Text shown:

Next, this emphasis on the Grace of the Holy Spirit says that the reason that a text written in the middle of the 5th Century can be relevant to the practice of the Jesus Prayer in the 21st Century is that the Holy Spirit was helping in the 1st Century, in the 5th Century, in the 14th Century and today too. What the author is describing in this treatise is something that happens in the cooperation of the ascetic with the Holy Spirit. But that means that if you do not have the Holy Spirit, you are going to have a problem praying the Jesus Prayer properly. The author presupposes that you have the Holy Spirit—through Baptism, as he later discusses.
Next, the continuousness of the repetition of the Jesus Prayer is considered to be due to the assistance of the Holy Spirit. It is not something that happens naturally or because of something like auto-hypnosis.
This leads to an interesting question for our readers to consider. If all this is so, why is it that the Jesus Prayer is found only in the Orthodox Church? Why has the Jesus Prayer historically never been found in other Christian denominations? It is true that in recent times there has been an interest in the Jesus Prayer among Roman Catholics and Protestants. However, it is not part of their own tradition. Why might this be so?
62
Anger has the custom to agitate and confuse the soul more than the other passions; however, there are occasions when it is of the greatest benefit to the soul. For whenever we make use of anger without agitation against those who are acting impiously or in any way immorally we provide an addition of meekness to the soul. For in every way we thus concur with the goal of the righteousness and the goodness of God, and when we are heavily angered against sin we also often make manly the womanishness of the soul. It must also not be doubted that when we rebuke the demon of corruption even though we are in great despondency we are minded above the boast of death. So that he teach us this very thing, the Lord, twice rebuking Hades in the Spirit and agitating himself—although doing everything that he wanted without agitation, by an act of the will only—, thus restored the soul of Lazarus to the body, so that prudent anger[13], it seems to me, has been given to our nature rather as a weapon by God who created us. If Eve had made use of this very anger against the serpent she would not have been set into activity by that impassioned pleasure. It therefore seems to me that he who on account of a zeal for piety prudently[14] makes use of anger will in every respect be found in the scale of recompenses[15] to be more tried and tested than he who is never moved at all to anger on account of an inertia of mind. For the latter seems to have the rein of the human wits[16] unexercised whereas the former is ever brought for battle on the horses of virtue into the midst of the battle-line of the demons, fully exercising the four-horse chariot of temperance[17] in the fear of God. We find this very thing spoken of by Scripture in the ascension of the divine Elias as ‘the chariot of Israel’, for first to the Jews God seems to speak in various ways concerning the four virtues. For indeed this one who was nourished so much in virtue was wholly taken up on a chariot of fire, the prudent one[18] making use, it seems to me, of the virtues as horses, in the Spirit which ravished him in a breeze[19] of fire.

What this exercise asks:
A: Would you retype the Jesus Prayer passage, everything from "Next, the continuousness" down to "something like auto-hypnosis."?
B: Can you turn the paragraph of the Jesus Prayer passage that opens "This leads to an interesting question" into a short bulleted list that keeps its main facts?
C: Could you carry the Jesus Prayer passage forward, starting after its last sentence about Elias taken up in the chariot of fire?
The lines after the Jesus Prayer passage have no connection to it.

Items:
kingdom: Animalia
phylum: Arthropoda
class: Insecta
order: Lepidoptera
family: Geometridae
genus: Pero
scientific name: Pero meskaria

--

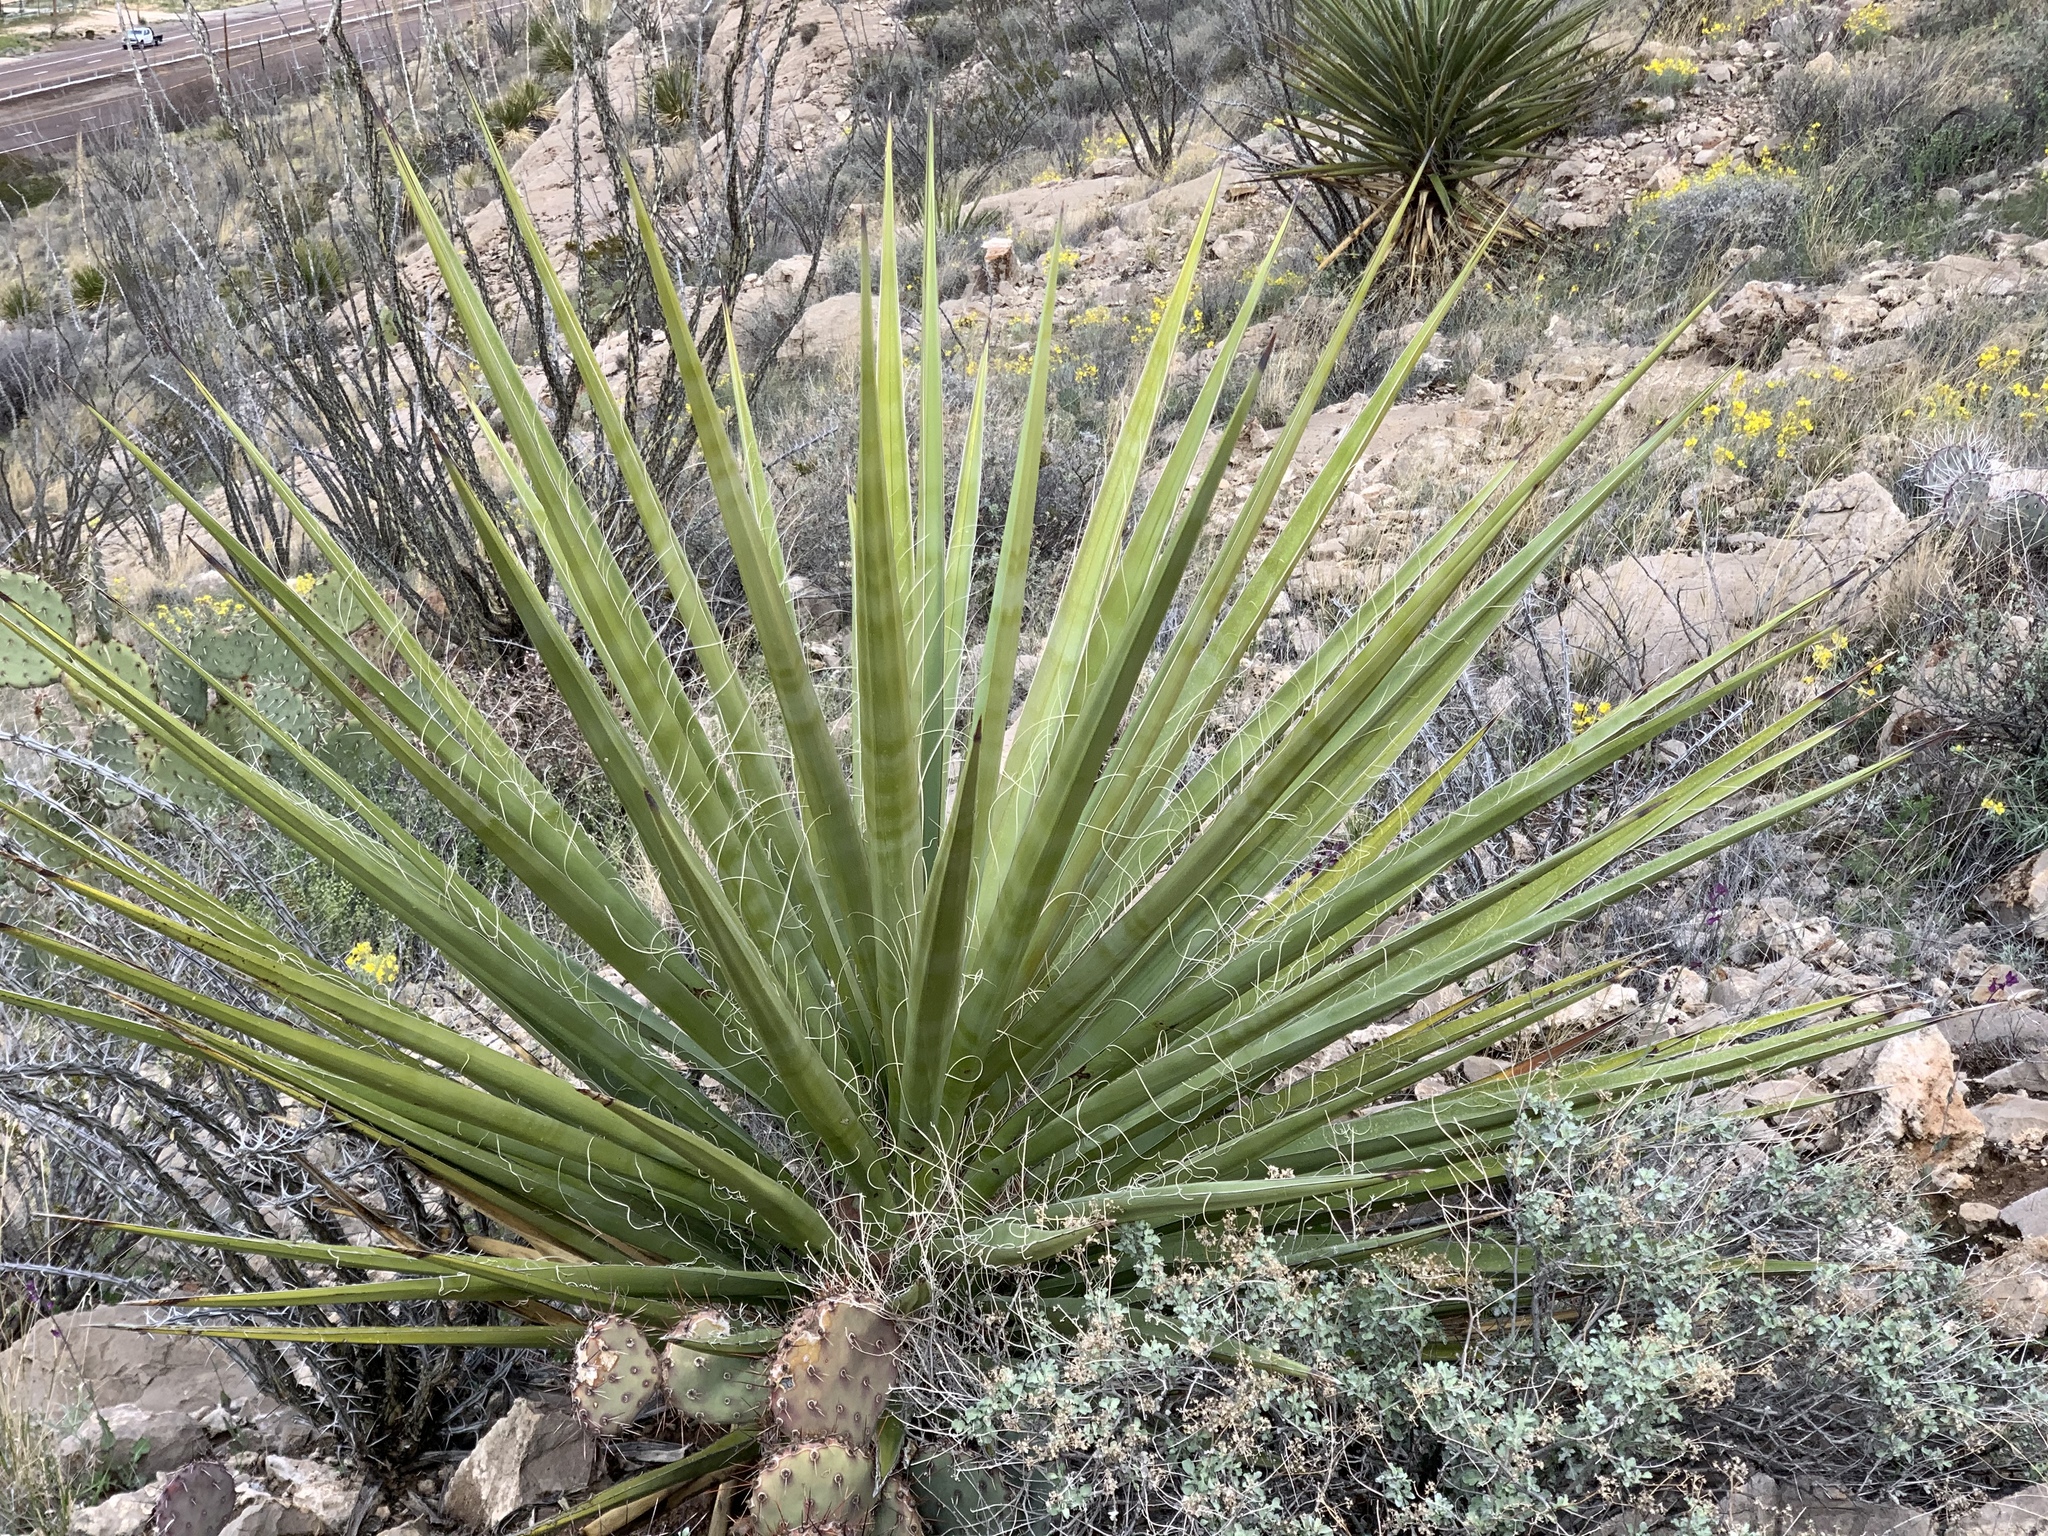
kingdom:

In response:
A:
Next, the continuousness of the repetition of the Jesus Prayer is considered to be due to the assistance of the Holy Spirit. It is not something that happens naturally or because of something like auto-hypnosis.

B:
- The paragraph poses a question for readers to consider.
- If all this is so, why is the Jesus Prayer found only in the Orthodox Church, and why has it historically never appeared in other Christian denominations?
- Roman Catholics and Protestants have recently shown interest in the Jesus Prayer.
- It is still not part of their own tradition.
- Why might this be so?

C:
The author’s position in this chapter is not shared by all writers on Orthodox Christian asceticism. Generally the writers try to avoid anger completely, following Evagrius’ emphasis on the destructive effects of anger on the condition of the ascetic’s mind whatever the reason for the anger. The one exception in the Evagrian tradition is anger against the demons. Indeed, if one were to read ‘whenever we make use of anger without agitation against those who are acting impiously or in any way immorally’ as referring to anger against the demons and the temptations sown by them, and only against the demons and their temptations, then this chapter would be completely within the tradition of Orthodox asceticism. It is only when we construe the author to be referring also to men and women who are acting wickedly, in addition to the demons and their works, that we have a position that is not shared by all Orthodox writers. Let us first read the text as referring only to anger against the demons and their works.
First of all, let us note that the anger is to be without agitation. It’s a bit like the martial arts: the ascetic uses his mind and not his fist, but in the same way that the martial artist punches with a controlled force without losing his temper, the ascetic punches the demon with his mind without losing his temper and without getting agitated. The ascetic does this by using a natural force of his soul, the temper. He is able to make use of his temper as a weapon, guiding it and controlling it, just as the karate master guides and controls his punch.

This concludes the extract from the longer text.